Nous devons conduire notre réflexion, en l'inscrivant désormais dans une démarche de qualité et non pas seulement dans une logique de productivité.
De nombreux sujets devront être ouverts. Les missions du juge doivent être redéfinies de sorte que son activité soit recentrée sur le cur de sa fonction : juger. Nous devons passer d'un débat sur la carte judiciaire à la définition d'une justice de proximité à la fois accessible et de qualité. La déconcentration doit être poursuivie et la responsabilité des chefs de juridiction accentuée. Une plus grande participation des citoyens à la marche de la justice doit être assurée.
Cette réflexion doit être, suivant des modalités qui seront prochainement précisées, l'uvre collective des femmes et des hommes de terrain que vous êtes et qui font fonctionner la justice au quotidien. Y seront bien évidemment associés les greffiers et fonctionnaires des services judiciaires, ainsi que les auxiliaires de justice. Les citoyens devront être également entendus afin qu'ils puissent exprimer leurs attentes.
Une telle démarche rejoint les préoccupations exprimées par des syndicats de magistrats qui souhaitent " une remise à plat " de notre système judiciaire. Le débat qui s'ouvre sera aussi l'occasion de nouer avec l'ensemble des organisations syndicales des services judiciaires un dialogue que je souhaite franc et direct.

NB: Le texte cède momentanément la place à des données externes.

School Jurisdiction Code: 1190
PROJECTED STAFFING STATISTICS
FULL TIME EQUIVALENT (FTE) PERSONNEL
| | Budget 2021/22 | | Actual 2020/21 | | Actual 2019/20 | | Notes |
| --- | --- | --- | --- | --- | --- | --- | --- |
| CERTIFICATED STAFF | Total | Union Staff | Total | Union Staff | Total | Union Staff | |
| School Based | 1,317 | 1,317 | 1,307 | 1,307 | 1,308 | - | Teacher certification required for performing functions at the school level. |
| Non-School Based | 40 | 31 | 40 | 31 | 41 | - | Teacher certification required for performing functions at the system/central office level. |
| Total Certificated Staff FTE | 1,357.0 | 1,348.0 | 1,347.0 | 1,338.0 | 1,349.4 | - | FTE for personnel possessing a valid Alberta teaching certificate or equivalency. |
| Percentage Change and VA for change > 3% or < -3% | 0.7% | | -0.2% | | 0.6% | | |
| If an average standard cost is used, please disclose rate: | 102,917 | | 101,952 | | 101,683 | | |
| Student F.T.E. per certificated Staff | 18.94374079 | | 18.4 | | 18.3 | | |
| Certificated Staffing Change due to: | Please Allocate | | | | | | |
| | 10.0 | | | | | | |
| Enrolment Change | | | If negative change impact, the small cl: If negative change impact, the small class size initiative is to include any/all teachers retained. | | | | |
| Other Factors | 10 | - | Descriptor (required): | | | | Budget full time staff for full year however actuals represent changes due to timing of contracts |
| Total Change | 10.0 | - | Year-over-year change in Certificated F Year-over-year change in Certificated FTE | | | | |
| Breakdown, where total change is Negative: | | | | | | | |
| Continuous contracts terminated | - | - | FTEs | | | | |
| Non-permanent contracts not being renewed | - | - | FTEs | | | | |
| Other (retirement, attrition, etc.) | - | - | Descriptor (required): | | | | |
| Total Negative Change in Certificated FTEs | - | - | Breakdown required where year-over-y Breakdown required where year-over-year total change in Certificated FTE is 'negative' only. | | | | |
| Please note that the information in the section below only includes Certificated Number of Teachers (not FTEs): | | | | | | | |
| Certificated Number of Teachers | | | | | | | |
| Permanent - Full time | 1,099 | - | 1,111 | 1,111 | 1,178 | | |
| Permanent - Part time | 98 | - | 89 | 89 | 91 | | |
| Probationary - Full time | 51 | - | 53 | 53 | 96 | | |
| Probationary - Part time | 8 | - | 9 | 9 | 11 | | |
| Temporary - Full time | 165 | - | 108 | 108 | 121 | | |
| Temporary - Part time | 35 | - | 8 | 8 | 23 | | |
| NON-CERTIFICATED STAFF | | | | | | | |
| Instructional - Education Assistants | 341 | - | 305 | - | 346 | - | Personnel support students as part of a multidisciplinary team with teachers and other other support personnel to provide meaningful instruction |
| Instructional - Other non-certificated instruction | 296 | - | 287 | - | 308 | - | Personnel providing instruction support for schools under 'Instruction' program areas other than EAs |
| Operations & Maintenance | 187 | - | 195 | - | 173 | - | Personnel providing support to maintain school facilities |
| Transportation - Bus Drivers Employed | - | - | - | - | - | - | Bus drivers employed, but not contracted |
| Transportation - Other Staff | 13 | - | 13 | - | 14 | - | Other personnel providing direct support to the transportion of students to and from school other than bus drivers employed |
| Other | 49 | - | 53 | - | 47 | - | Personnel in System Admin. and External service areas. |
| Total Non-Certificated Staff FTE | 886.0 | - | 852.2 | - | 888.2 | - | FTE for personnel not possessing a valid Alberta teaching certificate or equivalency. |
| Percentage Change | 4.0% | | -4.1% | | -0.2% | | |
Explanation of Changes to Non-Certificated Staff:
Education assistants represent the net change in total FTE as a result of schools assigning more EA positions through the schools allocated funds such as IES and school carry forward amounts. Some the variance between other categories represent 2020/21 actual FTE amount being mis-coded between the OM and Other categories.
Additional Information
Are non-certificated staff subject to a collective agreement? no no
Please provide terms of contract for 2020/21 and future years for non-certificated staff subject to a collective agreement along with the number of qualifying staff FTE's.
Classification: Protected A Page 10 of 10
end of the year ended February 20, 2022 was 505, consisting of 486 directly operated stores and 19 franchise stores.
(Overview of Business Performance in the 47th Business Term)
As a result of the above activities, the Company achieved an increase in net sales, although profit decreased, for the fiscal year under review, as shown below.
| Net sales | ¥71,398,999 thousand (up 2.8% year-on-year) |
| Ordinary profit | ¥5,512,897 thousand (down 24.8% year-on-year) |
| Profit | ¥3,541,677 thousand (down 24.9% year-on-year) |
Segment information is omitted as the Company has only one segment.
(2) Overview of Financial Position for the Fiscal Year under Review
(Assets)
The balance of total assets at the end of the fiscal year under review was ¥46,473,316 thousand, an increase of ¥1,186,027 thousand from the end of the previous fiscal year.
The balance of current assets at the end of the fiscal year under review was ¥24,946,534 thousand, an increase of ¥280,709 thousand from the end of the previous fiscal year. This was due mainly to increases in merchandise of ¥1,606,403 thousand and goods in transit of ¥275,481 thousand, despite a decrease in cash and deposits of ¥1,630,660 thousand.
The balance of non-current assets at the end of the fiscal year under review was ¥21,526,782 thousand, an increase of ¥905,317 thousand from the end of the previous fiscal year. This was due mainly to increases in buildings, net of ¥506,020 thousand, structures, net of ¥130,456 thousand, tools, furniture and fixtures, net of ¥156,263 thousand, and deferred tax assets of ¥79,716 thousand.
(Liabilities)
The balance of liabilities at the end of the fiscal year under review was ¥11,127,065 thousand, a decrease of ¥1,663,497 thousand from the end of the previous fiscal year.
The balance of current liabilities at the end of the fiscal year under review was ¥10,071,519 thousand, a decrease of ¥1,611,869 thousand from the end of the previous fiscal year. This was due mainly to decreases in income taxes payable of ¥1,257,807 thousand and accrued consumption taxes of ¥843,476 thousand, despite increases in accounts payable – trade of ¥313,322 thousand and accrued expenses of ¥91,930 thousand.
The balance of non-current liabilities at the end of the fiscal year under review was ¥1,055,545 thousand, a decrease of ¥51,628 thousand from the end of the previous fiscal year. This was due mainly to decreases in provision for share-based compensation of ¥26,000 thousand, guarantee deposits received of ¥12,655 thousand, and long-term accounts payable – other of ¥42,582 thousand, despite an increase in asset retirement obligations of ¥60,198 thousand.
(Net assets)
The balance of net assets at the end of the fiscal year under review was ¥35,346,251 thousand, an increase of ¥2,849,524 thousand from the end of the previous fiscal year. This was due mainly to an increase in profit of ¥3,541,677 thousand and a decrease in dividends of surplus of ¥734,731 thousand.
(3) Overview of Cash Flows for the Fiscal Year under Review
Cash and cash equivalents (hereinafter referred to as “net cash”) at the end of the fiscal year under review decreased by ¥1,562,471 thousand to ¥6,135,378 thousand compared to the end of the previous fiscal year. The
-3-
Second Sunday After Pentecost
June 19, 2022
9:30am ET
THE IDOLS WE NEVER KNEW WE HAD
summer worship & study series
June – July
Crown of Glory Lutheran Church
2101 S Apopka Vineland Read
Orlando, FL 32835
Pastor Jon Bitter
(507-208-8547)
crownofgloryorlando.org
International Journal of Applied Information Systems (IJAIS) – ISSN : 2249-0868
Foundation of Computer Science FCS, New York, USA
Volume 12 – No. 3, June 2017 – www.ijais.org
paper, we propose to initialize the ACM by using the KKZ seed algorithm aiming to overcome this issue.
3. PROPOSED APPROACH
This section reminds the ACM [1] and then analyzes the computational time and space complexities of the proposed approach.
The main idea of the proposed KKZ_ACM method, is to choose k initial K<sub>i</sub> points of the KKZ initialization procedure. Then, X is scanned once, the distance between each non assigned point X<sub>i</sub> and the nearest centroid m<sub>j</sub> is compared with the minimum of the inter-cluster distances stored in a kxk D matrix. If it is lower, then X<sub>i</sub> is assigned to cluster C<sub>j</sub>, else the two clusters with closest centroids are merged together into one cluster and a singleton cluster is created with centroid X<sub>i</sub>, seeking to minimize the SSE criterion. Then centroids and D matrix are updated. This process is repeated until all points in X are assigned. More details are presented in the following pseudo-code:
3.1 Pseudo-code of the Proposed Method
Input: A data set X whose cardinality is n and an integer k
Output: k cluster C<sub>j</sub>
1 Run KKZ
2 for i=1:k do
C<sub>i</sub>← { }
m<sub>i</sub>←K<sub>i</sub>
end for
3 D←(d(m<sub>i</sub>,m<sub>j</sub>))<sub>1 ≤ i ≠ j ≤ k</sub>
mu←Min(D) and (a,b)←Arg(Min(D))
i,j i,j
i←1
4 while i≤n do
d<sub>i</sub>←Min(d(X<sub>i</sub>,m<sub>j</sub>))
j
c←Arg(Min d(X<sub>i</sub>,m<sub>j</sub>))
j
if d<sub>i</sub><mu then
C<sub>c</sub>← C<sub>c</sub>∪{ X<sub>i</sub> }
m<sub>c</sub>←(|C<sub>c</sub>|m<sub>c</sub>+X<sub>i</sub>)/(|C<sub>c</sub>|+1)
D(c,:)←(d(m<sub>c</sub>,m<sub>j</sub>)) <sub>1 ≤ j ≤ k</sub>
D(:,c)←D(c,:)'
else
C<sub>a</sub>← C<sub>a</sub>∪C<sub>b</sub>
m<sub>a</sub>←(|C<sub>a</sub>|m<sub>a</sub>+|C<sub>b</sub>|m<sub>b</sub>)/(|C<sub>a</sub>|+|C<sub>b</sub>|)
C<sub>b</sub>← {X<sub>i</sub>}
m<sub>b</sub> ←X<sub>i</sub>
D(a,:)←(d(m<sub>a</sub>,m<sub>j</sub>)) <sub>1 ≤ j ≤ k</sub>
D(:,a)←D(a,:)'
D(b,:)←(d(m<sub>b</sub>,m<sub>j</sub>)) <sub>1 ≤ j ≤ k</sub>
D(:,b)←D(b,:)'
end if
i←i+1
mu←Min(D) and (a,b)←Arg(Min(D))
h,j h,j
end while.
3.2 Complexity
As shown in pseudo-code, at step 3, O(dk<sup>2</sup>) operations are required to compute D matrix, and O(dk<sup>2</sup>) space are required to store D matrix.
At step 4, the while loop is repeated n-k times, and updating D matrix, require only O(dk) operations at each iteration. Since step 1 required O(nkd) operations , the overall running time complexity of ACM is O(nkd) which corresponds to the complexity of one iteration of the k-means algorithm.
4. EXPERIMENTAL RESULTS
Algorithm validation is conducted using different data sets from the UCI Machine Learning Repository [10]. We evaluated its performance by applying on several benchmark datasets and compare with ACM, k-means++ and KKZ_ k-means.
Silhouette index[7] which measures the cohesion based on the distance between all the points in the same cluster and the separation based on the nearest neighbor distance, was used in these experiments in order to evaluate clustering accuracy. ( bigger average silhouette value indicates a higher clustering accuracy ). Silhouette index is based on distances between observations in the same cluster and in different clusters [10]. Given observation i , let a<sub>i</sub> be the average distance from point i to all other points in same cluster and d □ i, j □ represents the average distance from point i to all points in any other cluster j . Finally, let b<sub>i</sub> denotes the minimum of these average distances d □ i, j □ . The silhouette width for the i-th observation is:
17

Cette étape importante pour la rénovation de notre système judiciaire doit être abordée dans un esprit d'ouverture, afin de construire ensemble un grand service public de la justice, régulateur de notre société, au service de nos concitoyens. Le temps me semble venu de répondre aux questions fondamentales que pose l'adaptation de notre appareil judiciaire aux nécessités actuelles et futures de la société.
C'est à ce prix que l'institution judiciaire pourra se réconcilier avec elle-même et dans un cadre rénové et une sérénité retrouvée, exercer en pleine indépendance et en toute responsabilité ses missions garantes de la démocratie.
Je vous prie de croire, Madame, Monsieur, à l'assurance de mes sentiments les meilleurs.